My customer is seeing frequent neighbor flap .
ADJCHANGE: neighbor x.x.x.x Down BGP Notification received
.Jun 2 14:07:56.705 BST: %BGP-5-ADJCHANGE: neighbor x.x.x.x Up
While troubleshooting the issue I have found that the BGP time is set in one
side 5 (keepalive ) 10 (Holdtime ) and
on another side 5 (Keepalive ) 15 (Holdtime). Also on other routers I see
the keepalive & holdtime are set 5 & 10-15 sec .
I have managed to reproduce the problem in GNS3 . And I see the following
router bgp 1300
timers bgp 5 10
neighbor 10.13.1.1 remote-as 1200
*Mar 1 00:10:02.107: %BGP-3-NOTIFICATION: received from neighbor 10.13.1.1 4/0
(hold time expired) 0 bytes
*Mar 1 00:10:02.115: %BGP-5-ADJCHANGE: neighbor 10.13.1.1 Down BGP Notification
*Mar 1 00:10:26.315: %BGP-5-ADJCHANGE: neighbor 10.13.1.1 Up
R0#sh runn | sec bgp
router bgp 1200
timers bgp 5 15
neighbor 10.12.1.2 remote-as 1200
neighbor 10.13.1.2 remote-as 1300
*Mar 1 00:40:31.483: %BGP-5-ADJCHANGE: neighbor 10.13.1.2 Down BGP Notification
*Mar 1 00:40:31.483: %BGP-3-NOTIFICATION: sent to neighbor 10.13.1.2 4/0 (hold
time expired) 0 bytes
*Mar 1 00:40:59.207: %BGP-5-ADJCHANGE: neighbor 10.13.1.2 Up
So can you please suggest whether the BGP timer is not set correctly and thats
the cause of BGP neighbor flap ?
Note : My customer uses 7206VXR router and the IOS version : 12.4(15)T8
BGP timers need not to be the same.
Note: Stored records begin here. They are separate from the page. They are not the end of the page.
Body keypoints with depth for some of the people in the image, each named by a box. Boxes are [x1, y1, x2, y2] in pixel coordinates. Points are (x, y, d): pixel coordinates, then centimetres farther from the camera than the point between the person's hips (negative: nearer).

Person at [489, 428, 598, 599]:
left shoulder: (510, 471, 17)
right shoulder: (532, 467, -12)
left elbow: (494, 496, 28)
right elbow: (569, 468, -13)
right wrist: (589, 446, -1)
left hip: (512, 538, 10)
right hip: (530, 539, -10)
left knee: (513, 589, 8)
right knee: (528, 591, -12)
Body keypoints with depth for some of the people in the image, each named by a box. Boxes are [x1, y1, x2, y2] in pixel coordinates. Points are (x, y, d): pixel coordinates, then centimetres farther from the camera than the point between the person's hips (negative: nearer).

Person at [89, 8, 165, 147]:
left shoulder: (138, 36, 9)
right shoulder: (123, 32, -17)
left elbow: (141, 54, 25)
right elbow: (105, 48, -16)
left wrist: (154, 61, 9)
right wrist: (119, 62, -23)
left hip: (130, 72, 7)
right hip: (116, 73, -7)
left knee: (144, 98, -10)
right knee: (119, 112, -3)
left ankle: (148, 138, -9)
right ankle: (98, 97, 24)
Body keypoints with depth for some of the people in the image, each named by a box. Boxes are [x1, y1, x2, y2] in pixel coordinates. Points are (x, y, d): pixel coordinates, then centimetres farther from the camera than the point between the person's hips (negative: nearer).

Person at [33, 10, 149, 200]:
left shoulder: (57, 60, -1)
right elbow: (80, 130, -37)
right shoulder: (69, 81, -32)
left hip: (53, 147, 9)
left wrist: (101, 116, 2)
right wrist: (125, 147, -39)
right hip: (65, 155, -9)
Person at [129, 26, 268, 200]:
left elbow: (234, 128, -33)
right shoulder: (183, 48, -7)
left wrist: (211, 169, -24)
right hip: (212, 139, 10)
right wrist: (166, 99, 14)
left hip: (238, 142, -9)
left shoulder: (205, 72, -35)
They are negotiated in early stage of session set up and would settle for lower values of 2 neighbors...so this is not the cause.
Check the intefaces for errors or resets, as this is a typical reason for TCP session to fail or flap.
Thanks for the reply . I see there is one Serial interface resets about 2021 .
But I see the BGP Adj changes happen due to holddowin timers being expired . So If the BGP timer is not the cause of the problem then how can we go further ?
using a ratio 3:1 between keepalive and hold-time is recommended so that missing two consecutive BGP keepalives is requested for the neighbor to send the BGP notification message.
With a ratio 2:1 missing one BGP keepalive can be enough to trigger the BGP notification.
Also check the platforms type and link usage: there are chances that a full used link without QoS protection of BGP packets can drop them in saturation.
For example some platforms have an hidden system queue for routing protocol (2600,3600 and ISR routers) traffic but other ones like C7500 and GSR haven't it.
I see you have 7206 VXR I would deploy a QoS policy to protect BGP packets on the link.
Hope to help
Hello Giuseppe :
I do see one of the links has 2022 numbers of resets . Can also that be a problem of BGP Adg change ?
check if the number of interface resets grows over time
if so of course is a sign of OSI Layer1 problems, however I would use holdtime 15 seconds on both sides as also suggested by Istvan for all the reasons we have explained.
you may need to contact your WAN provider if the link has troubles to perform loop tests.
Later you can fix the BGP configuration.
With this configuration the following timers are negotiated:
keepalive: 5 sec
holdtime: 10 sec
This means the bgp neighbor relationship will be reset if 2 keepalives aren't received by the neighbor.
In this scenario, it can happen that one keepalive packet is lost and the next keepalive arrives a bit late, which causes the neighbor relationship to be reset.
In general it is suggested for the holdtime to be at least 3 times the keepalive timer, in this case 15 sec.
I would suggest to set the holdtime to 15 sec on both BGP routers, so the negotiated values will be 5 sec and 15 sec respectively.
I noticed Giuseppe also responded. His suggestion is great to protect bgp router traffic by configuring QoS.